----- TEXTO DE ORIGEM -----
A matéria não é pacífica tanto na doutrina quanto na jurisprudência dos tribunais. Em que pesem os argumentos de HUMBERTO THEODORO JÚNIOR, CELSO NUNES, J. FREDERICO MARQUES(6), dentre outros que comungam do mesmo entendimento, a melhor orientação é a sustentada no julgado paradigma do Superior tribunal de Justiça(7), segundo o qual "É definitiva a execução fundada em título extrajudicial , não estando, assim, a exeqüente obrigada a prestar caução, uma das cautelas incluídas nos princípios que regem a execução provisória".

O Código de Processo Civil, em seu artigo 587, às expressas, conceitua a execução fundada em título extrajudicial como definitiva, equiparando-a, inclusive, as com suporte em sentença transitada em julgado.

É o magistério de JOSÉ CARLOS BARBOSA MOREIRA:

"A execução prossegue em caráter provisório, caso a sentença exeqüenda – que é proferida no anterior processo de conhecimento, não a que repeliu os embargos – esteja ainda sujeita a recurso (art. 587, segunda parte); em caráter definitivo, na hipótese contrária, bem como na de título extrajudicial (art. 587, primeira parte). A eventual pendência de recurso contra a sentença que julgou improcedentes os embargos não obsta à definitividade da execução; esse recurso é que alude o art. 686, V, segunda parte, por onde se vê que apesar dele se promove, na execução pecuniária, a hasta pública – inconcebível se aquela fosse provisória (art. 588, II)." (8)

Na mesma trilha, SILVA PACHECO:

"O disposto no art. 520, V, tem muito interesse, principalmente na execução com base em título extrajudicial. Julgados improcedentes os embargos opostos, a execução prosseguirá, independente do recurso, e nem por isso tornar-se-á provisória, porque definitiva é ela, desde o início, consoante o art. 587." (9)
----- DADOS EXTRAÍDOS -----
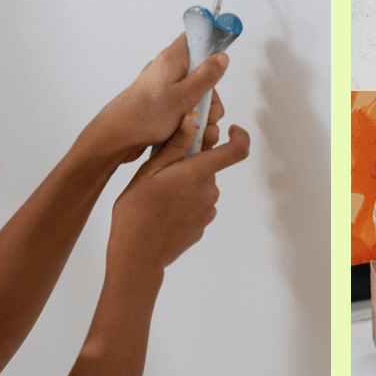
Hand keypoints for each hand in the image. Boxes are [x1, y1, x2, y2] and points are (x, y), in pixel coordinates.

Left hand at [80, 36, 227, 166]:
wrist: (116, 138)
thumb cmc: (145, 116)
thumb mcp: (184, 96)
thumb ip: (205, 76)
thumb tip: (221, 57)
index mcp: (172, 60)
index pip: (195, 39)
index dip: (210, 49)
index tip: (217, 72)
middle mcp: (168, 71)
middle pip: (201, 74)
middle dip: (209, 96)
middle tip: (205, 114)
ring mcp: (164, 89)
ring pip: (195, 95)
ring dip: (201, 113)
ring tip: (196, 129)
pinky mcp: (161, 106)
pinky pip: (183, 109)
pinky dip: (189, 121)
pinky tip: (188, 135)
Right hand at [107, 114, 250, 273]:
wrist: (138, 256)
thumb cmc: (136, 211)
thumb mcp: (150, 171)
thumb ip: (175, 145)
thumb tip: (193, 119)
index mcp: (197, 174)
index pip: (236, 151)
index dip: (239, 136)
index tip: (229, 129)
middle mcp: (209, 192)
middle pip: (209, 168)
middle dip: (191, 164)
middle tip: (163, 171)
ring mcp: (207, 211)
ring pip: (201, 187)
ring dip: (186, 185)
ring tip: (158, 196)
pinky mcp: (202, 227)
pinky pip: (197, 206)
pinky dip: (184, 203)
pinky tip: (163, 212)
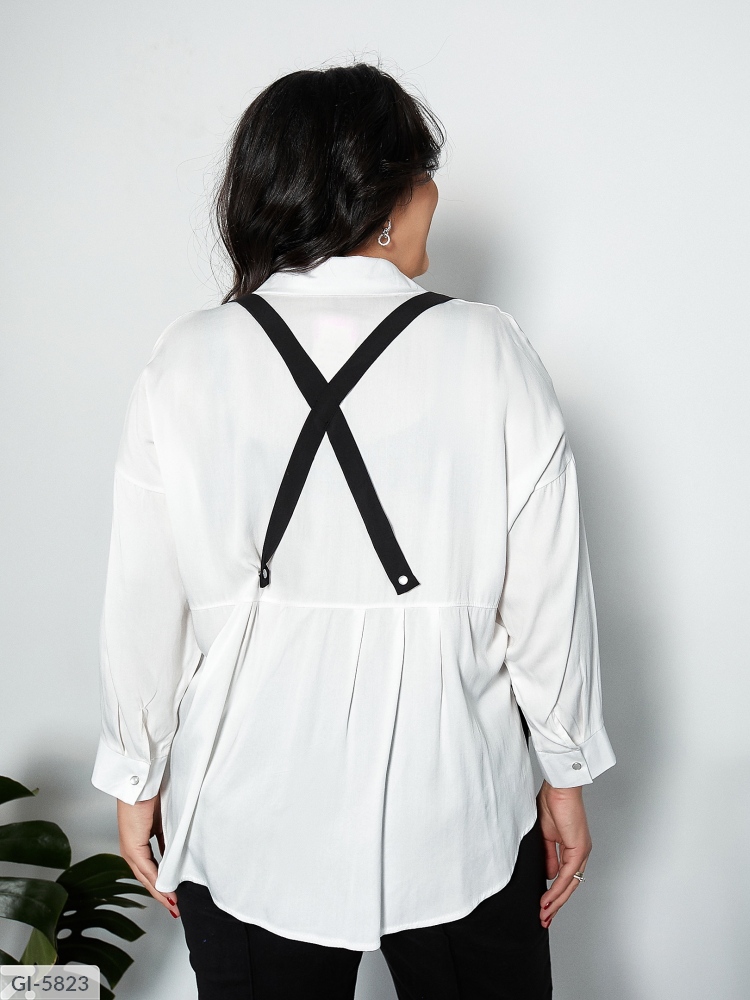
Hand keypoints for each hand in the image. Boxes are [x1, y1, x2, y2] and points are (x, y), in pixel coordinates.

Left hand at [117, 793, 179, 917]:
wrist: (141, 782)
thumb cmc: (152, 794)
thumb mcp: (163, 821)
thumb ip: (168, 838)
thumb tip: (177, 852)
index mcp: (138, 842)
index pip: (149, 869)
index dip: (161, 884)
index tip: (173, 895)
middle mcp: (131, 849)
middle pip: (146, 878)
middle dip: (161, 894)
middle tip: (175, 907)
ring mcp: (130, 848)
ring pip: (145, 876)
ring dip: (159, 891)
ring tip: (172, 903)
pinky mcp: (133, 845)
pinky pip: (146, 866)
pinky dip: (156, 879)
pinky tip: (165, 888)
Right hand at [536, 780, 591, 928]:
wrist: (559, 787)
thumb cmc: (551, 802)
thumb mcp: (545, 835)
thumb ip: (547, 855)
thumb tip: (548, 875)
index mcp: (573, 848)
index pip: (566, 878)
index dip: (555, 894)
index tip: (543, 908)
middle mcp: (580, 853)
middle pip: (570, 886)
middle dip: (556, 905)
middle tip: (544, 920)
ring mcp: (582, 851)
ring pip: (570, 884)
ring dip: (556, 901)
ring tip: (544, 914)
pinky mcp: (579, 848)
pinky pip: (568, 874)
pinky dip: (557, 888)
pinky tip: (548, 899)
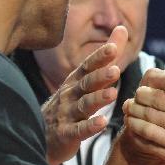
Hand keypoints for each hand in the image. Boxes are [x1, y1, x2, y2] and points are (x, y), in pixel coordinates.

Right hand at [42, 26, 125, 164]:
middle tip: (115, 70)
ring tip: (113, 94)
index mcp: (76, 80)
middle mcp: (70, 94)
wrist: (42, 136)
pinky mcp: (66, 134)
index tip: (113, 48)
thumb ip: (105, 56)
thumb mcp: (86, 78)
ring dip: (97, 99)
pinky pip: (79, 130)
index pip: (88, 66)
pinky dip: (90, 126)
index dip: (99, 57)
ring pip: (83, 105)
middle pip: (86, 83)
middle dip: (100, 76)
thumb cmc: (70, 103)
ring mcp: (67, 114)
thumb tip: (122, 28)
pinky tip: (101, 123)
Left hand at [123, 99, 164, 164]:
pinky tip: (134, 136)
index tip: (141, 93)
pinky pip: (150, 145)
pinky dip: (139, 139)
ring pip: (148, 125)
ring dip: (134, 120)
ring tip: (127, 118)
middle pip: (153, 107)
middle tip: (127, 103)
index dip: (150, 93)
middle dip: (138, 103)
-----
----- DADOS EXTRAÍDOS -----
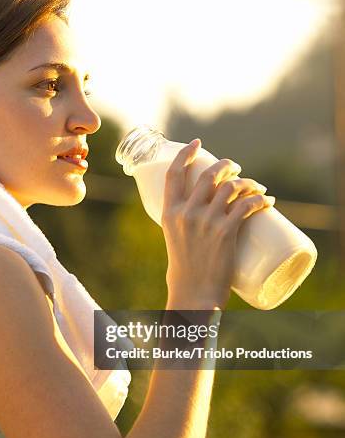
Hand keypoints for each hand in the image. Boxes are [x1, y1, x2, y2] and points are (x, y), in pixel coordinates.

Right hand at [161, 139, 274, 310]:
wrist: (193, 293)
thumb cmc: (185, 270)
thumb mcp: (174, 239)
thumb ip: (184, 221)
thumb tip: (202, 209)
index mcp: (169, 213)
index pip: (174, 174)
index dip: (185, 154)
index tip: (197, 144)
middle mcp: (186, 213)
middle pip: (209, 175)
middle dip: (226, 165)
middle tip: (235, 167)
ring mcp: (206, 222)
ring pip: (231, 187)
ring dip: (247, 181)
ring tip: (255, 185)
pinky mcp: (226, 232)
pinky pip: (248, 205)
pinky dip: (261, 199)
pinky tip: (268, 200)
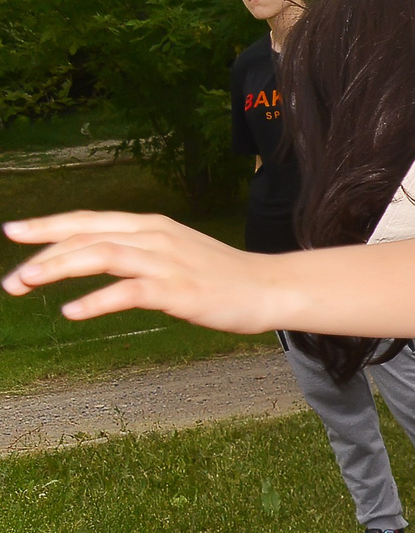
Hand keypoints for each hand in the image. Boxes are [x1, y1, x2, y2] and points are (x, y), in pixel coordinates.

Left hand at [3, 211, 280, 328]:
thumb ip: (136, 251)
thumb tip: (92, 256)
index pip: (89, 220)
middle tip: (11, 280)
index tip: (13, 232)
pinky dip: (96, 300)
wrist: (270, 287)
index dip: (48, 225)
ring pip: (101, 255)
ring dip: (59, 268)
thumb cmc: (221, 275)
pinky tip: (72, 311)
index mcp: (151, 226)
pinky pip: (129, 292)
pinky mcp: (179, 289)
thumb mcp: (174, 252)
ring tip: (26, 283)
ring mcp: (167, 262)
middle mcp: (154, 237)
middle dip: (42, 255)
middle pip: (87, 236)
-----
----- DADOS EXTRAÍDOS -----
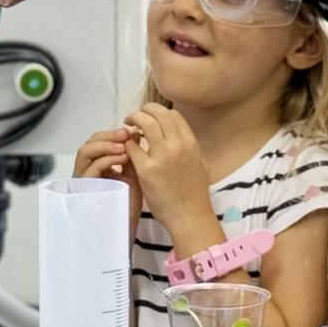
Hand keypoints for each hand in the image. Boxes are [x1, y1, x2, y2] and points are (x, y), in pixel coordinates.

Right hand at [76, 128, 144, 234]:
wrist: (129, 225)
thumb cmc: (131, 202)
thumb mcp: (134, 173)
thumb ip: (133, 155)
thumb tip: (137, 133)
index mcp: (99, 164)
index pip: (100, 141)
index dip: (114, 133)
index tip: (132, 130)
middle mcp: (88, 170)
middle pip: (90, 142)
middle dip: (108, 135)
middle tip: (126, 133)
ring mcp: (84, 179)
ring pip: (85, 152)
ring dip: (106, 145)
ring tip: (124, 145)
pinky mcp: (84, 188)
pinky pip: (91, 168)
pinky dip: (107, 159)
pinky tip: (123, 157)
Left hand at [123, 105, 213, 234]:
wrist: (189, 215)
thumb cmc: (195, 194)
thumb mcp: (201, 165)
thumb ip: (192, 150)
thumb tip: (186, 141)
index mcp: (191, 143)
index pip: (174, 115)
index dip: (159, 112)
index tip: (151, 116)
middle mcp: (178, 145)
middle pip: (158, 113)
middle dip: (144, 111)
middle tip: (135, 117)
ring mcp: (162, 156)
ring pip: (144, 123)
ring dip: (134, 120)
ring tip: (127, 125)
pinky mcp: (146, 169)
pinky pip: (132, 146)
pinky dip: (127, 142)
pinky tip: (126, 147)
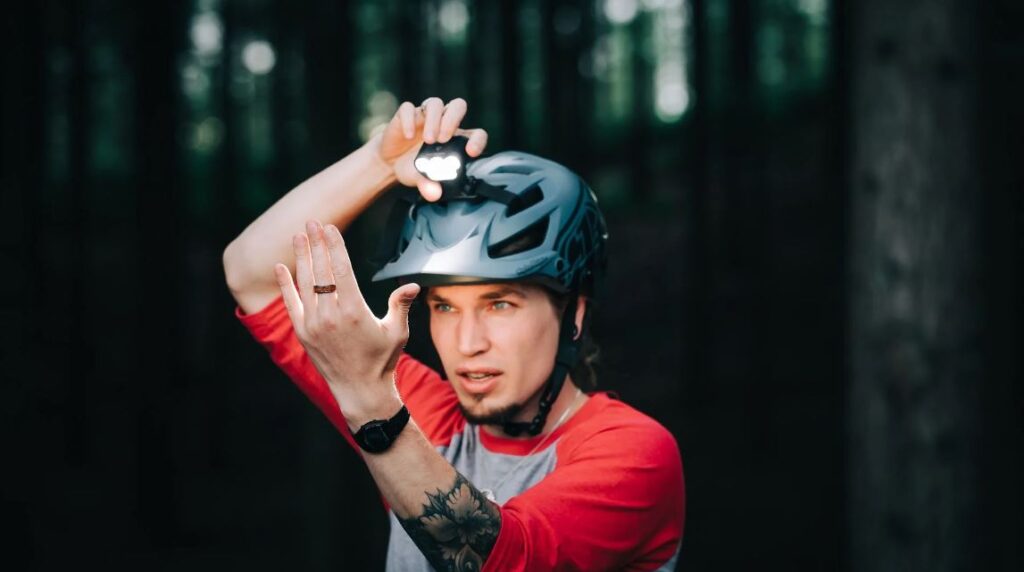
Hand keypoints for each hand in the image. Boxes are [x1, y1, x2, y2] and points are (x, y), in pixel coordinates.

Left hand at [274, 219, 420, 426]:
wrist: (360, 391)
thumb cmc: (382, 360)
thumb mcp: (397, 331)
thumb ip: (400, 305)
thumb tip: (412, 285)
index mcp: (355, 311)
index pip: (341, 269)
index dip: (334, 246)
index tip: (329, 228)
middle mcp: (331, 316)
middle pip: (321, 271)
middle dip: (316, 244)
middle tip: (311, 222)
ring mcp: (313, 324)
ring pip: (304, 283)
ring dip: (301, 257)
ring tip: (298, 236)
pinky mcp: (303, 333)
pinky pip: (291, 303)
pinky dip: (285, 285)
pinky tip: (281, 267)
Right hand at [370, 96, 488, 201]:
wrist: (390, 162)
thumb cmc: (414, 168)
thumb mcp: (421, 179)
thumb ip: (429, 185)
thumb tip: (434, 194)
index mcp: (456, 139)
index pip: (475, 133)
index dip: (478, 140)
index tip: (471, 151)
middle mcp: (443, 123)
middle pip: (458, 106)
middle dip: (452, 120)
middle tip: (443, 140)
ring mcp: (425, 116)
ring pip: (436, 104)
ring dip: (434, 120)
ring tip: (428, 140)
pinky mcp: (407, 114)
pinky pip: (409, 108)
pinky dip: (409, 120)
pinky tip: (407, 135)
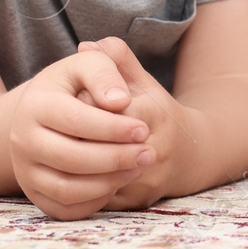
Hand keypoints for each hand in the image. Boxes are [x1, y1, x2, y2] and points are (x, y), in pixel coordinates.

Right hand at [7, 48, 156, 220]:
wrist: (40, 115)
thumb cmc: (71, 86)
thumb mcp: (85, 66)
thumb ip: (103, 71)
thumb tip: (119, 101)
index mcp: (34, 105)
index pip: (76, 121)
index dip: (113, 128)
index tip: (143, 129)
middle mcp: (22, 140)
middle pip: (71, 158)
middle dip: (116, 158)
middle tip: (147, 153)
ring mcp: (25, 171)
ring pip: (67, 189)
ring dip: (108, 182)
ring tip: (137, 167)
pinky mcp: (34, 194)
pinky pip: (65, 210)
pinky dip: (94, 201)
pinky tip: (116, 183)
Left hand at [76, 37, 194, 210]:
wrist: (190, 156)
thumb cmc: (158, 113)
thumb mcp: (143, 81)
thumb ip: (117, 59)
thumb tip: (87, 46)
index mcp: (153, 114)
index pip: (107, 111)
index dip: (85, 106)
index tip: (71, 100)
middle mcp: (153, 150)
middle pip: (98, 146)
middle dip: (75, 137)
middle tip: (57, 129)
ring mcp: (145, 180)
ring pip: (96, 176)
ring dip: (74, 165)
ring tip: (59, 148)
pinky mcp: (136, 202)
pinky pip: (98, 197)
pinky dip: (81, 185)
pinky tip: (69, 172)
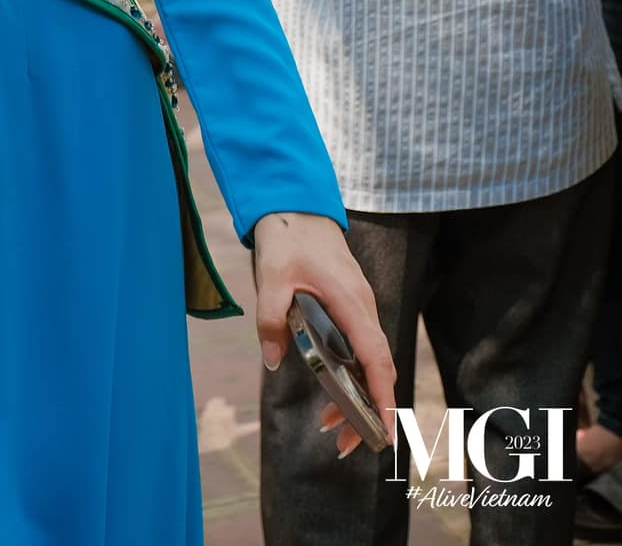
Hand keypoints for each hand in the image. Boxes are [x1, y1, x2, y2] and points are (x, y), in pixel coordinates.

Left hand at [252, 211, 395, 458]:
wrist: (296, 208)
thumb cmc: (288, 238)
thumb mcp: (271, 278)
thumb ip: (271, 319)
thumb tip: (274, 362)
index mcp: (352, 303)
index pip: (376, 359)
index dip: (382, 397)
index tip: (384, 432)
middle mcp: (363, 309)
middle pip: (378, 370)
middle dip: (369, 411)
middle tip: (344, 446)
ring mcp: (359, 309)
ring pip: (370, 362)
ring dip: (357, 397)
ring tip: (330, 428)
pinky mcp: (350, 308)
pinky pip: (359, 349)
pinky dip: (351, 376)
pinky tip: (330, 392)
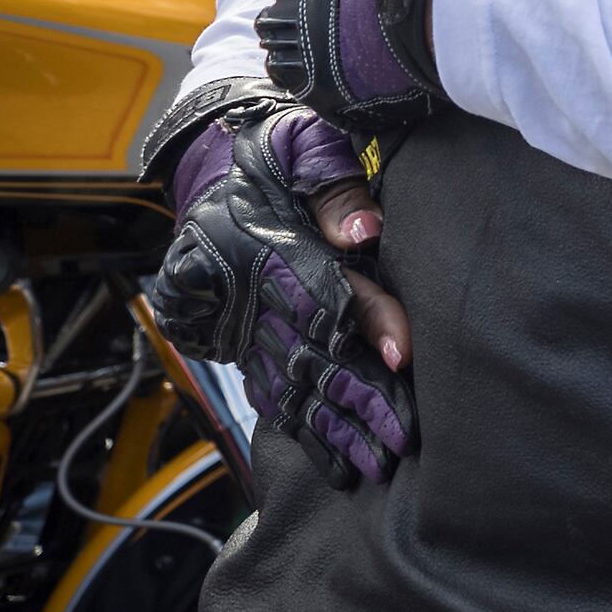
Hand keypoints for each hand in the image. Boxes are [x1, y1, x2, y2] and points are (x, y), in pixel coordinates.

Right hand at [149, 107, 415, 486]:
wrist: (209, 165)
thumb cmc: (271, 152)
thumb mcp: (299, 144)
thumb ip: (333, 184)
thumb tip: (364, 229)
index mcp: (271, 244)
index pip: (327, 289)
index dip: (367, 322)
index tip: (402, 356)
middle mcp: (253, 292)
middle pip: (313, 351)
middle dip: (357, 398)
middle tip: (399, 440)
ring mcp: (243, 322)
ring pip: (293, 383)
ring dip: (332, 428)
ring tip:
-----
__ORDEM DE SERVIÇO A__: Transcreva do texto de origem o trecho que começa em "A matéria não" e vai até "transitada em julgado.", inclusive.
__ORDEM DE SERVIÇO B__: De acordo com o texto de origem, qual artigo do Código de Processo Civil conceitua como definitiva a execução fundada em título extrajudicial?
Os dados não têm nenhum papel nesta atividade.

__RESPOSTA A__:
A matéria não é pacífica tanto na doutrina quanto na jurisprudência dos tribunais. Em que pesem os argumentos de HUMBERTO THEODORO JÚNIOR, CELSO NUNES, J. FREDERICO MARQUES(6), dentre outros que comungam do mesmo entendimento, a melhor orientação é a sustentada no julgado paradigma do Superior tribunal de Justiça(7), segundo o qual "É definitiva a execução fundada em título extrajudicial , não estando, assim, a exeqüente obrigada a prestar caução, uma das cautelas incluídas nos princípios que regem a execução provisória".

O Código de Processo Civil, em seu artigo 587, às expressas, conceitua a execução fundada em título extrajudicial como definitiva, equiparando-a, inclusive, as com suporte em sentença transitada em julgado.

__RESPOSTA B__: O artigo 587.